Pitkin County's PACT program served 249 individuals in 2025, reducing jail reliance and freeing police officers from mental health duties through co-responder teams.

What does it actually cost to keep the lights on for the people who are struggling when the rest of Aspen is asleep?
It’s a question that hangs in the crisp mountain air, heavier than the cold itself, if you listen for it. For years, the default response to a behavioral health crisis in Pitkin County has been a siren, a cruiser, and a cell. But this year, the county is showing its work, releasing an annual report on the Pitkin Area Co-Responder Teams, or PACT, that suggests a quiet revolution is happening in the valley’s mental health infrastructure. The numbers are specific, tangible, and undeniably local: in 2025, PACT served 249 individuals through 1,294 visits.
Raleigh Bacharach-Hope, the PACT administrator for Pitkin County Public Health, doesn’t just hand you a spreadsheet. She walks you through the texture of the work. It’s about reducing the unnecessary reliance on jails and emergency departments, yes, but it’s also about the relief it offers to the police officers who are often left holding the bag for situations they weren’t trained to solve.

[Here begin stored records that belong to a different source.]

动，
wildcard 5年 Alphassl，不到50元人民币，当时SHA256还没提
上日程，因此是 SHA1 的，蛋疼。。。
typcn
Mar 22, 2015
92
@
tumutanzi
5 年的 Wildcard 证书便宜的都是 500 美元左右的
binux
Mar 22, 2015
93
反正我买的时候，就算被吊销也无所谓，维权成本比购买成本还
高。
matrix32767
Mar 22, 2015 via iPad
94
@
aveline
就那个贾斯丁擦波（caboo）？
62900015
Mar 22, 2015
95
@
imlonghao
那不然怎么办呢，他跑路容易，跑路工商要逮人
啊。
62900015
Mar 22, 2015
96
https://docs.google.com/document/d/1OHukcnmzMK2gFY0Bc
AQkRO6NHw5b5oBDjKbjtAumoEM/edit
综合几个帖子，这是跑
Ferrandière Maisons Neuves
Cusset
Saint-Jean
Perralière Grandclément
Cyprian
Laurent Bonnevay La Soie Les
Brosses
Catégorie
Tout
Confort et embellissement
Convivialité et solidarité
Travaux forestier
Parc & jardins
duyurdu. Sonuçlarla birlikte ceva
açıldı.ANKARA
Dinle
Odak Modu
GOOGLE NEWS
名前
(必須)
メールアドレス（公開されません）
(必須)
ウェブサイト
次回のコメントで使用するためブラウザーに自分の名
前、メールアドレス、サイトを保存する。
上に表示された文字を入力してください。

“(Law enforcement officials) do a wonderful job at being trauma-informed, meeting our community where they’re at, but we also want to recognize that they are not trained as social workers,” Bacharach-Hope said. “So another part of our program goal is to alleviate our law enforcement partners from jobs that they are not trained necessarily to do.”
That’s the hook for the rest of us. When a cop is stuck at a crisis scene for an hour because they’re waiting for a mental health professional, that’s an hour of reduced patrol coverage, an hour of delayed response times for the rest of the community. PACT responded to 52 calls where a mental health professional relieved the first responders already on-scene. That’s 52 times a cruiser could pull away, a beat could be covered, a different emergency could be answered. It’s a subtle shift, but in a county where every minute counts, it adds up.
The program, funded by the state’s Behavioral Health Administration, is one of the first of its kind in a rural Colorado community. It’s not just about the crisis moment. While other networks, like the Hope Center for Basalt, are often oriented toward the immediate emergency, PACT offers continued support. Over 1,000 follow-up check-ins were conducted in 2025 alone. These aren’t just box-checking exercises; they’re connections to support networks, meetings with clinicians, and check-ins with peer-supporters who have lived experience of behavioral health challenges.
“We were one of the first rural communities in Colorado to have a co-responder program,” Bacharach-Hope said. “Co-responder models are becoming more popular as years go on.”
The term “behavioral health” here is a big umbrella, covering mental health, substance use, and unhoused domestic violence. It’s a recognition that the line between these issues is often blurred, and the response needs to be flexible. The program serves residents from Aspen to Redstone, a geographic spread that requires more than just a single office in downtown Aspen. It requires a network that can reach out, touch base, and hold space for people who might otherwise fall through the cracks.
If you look closely at the report, you see that the system is working as intended. It’s not perfect. It’s not a cure-all. But it’s a different way of seeing the same problems. It’s about treating the person, not just the incident. And in a place where we often feel isolated in our struggles, that kind of continuous support might be the most valuable resource of all.
The sun dips behind the mountains, casting long shadows over the Roaring Fork River. The water keeps moving, indifferent to the chaos on the banks, but the people watching it are beginning to notice the changes.